The amount of money left after tax in the example above could mean the tax-free nature of Premium Bonds becomes more attractive, depending on your situation. But don’t forget that ISAs are also tax-free (though your allowance is capped at £20,000 a year).
For some, an investment in Premium Bonds might not always be the best choice for their money. But for fans, they can inject a bit of fun and excitement into their financial plans, which goes a long way in explaining their enduring appeal.
"I can understand why people are so keen on the chance of a life-changing win, given that they get to keep their stake,” says Coles.
“It’s something I have used for cash I’ve saved to pay a tax bill.

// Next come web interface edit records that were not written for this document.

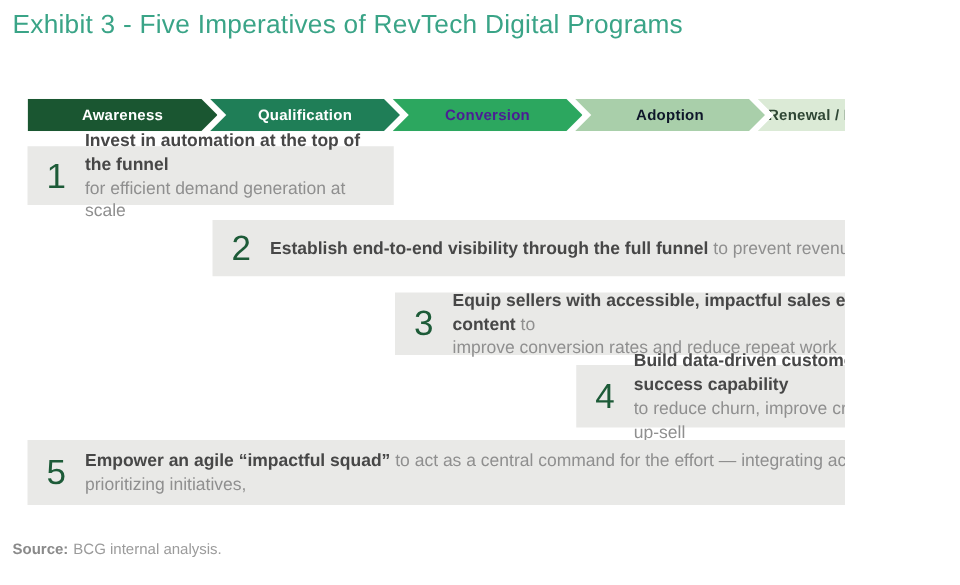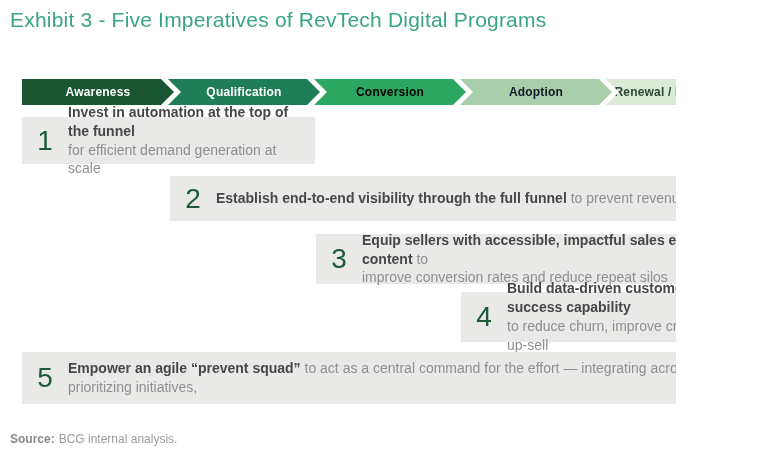--- a/index.html
+++ b/index.html
@@ -60,7 +60,7 @@
   <div class="stage mid s2" style="background: rgb(31, 126, 87); color: rgb(255, 255, 255);">
     <span>Qualification</span>
   </div>
-  <div class="stage mid s3" style="background: rgb(44, 167, 95); color: #000000;">
+  <div class="stage mid s3" style="background: rgb(44, 167, 95); color: #4c1d95;">
     <span>Conversion</span>
   </div>
   <div class="stage mid s4" style="background: rgb(169, 207, 170); color: #0f172a;">

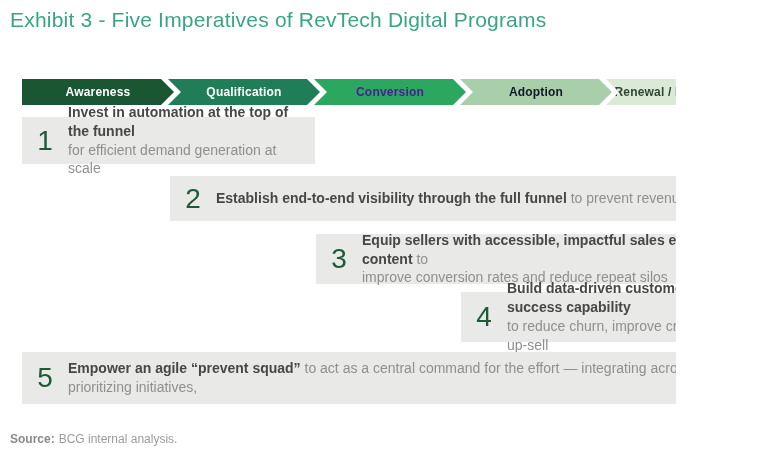--- a/index.html
+++ b/index.html
@@ -90,7 +90,7 @@
     <div class="num">3</div>
     <div class="txt">
       <div><span class="b">Equip sellers with accessible, impactful sales enablement content</span><span> to</span></div>
-      <div>improve conversion rates and reduce repeat silos</div>
+      <div>improve conversion rates and reduce repeat work</div>
     </div>
   </div>
 

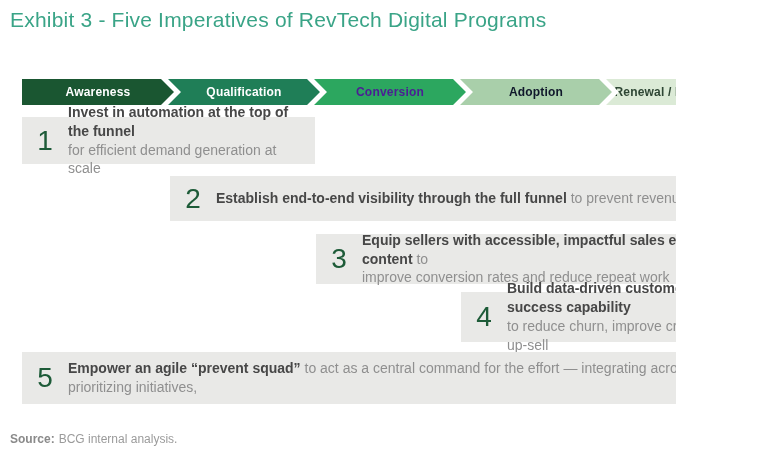--- a/index.html
+++ b/index.html
@@ -105,7 +105,7 @@
   <div class="imp imp5">
     <div class="num">5</div>
     <div class="txt">
-      <div><span class="b">Empower an agile “prevent squad”</span><span> to act as a central command for the effort — integrating across silos, prioritizing initiatives,</span></div>
+      <div><span class="b">Empower an agile “impactful squad”</span><span> to act as a central command for the effort — integrating across silos, prioritizing initiatives,</span></div>
     </div>
   </div>
 

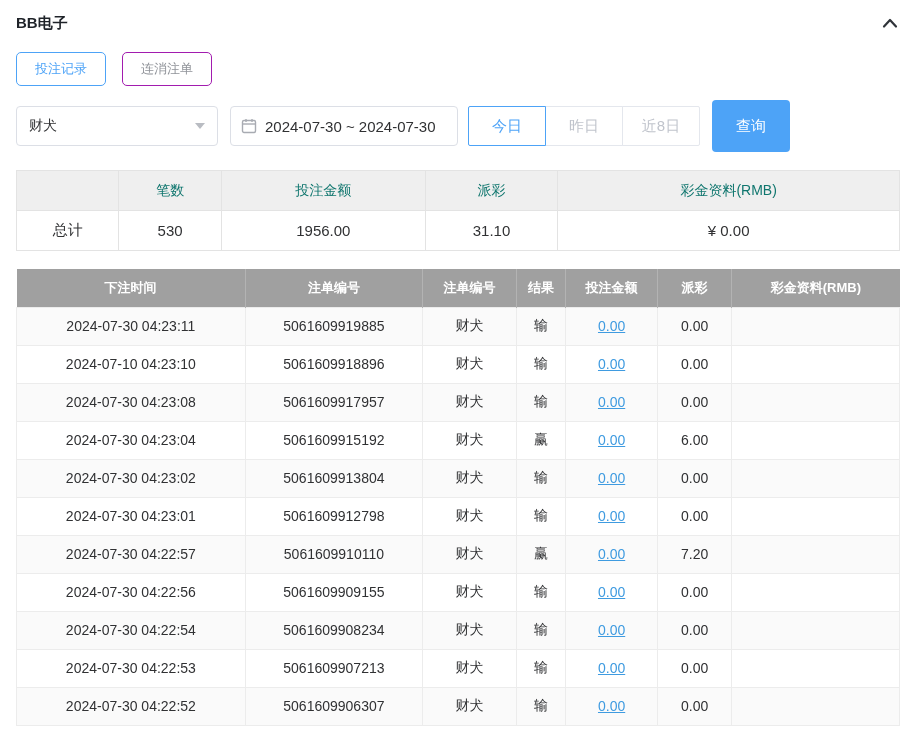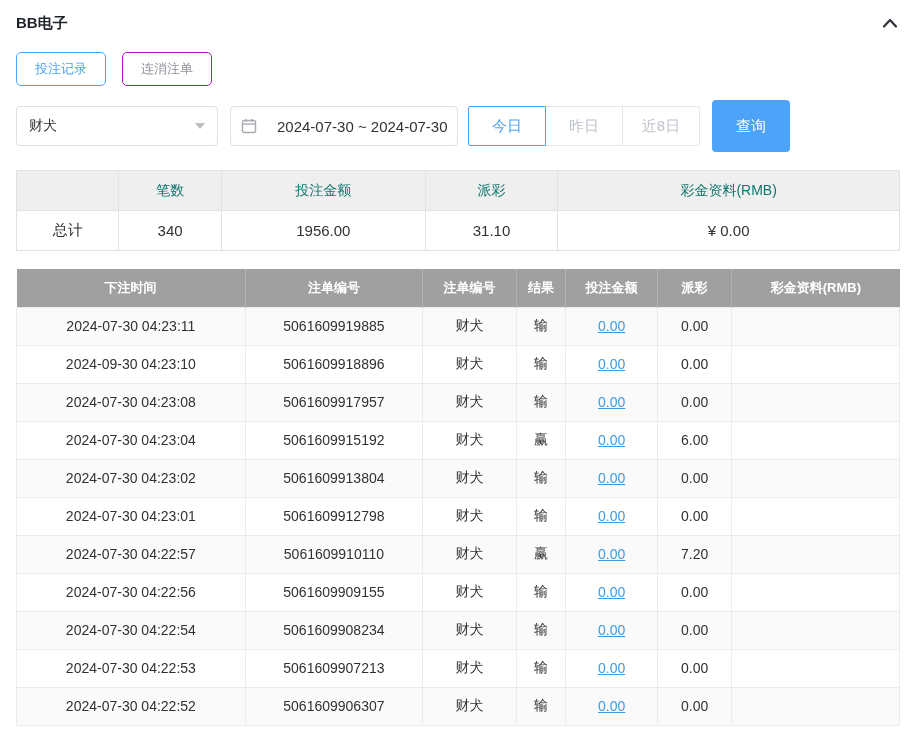--- a/index.html
+++ b/index.html
@@ -44,7 +44,7 @@
   .date-input {
     margin-left:12px; width:228px; height:40px;
     border:1px solid #dcdfe6; border-radius:4px; background:#fff;
-    display:flex; align-items:center; gap:20px; padding:0 10px;
+    display:flex; align-items:center; gap:8px; padding:0 10px;
     font-size:15px; cursor:pointer; white-space:nowrap;
   }
   .date-input svg { flex:0 0 auto; }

However, I don’t think of myself as particularly lucky – the only thing I ever won was some talc from a tombola when I was eight – so generally I prefer savings accounts.”
But with the opportunity to win big on the table, she acknowledges there will be no swaying some thrill seekers.
“My great aunt inherited a sum of money in her 70s and when it was suggested she pay off a small mortgage with it, she refused. She pointed out that she could afford the mortgage on her pension, and [investing it in Premium Bonds] might be her only chance of winning a fortune.”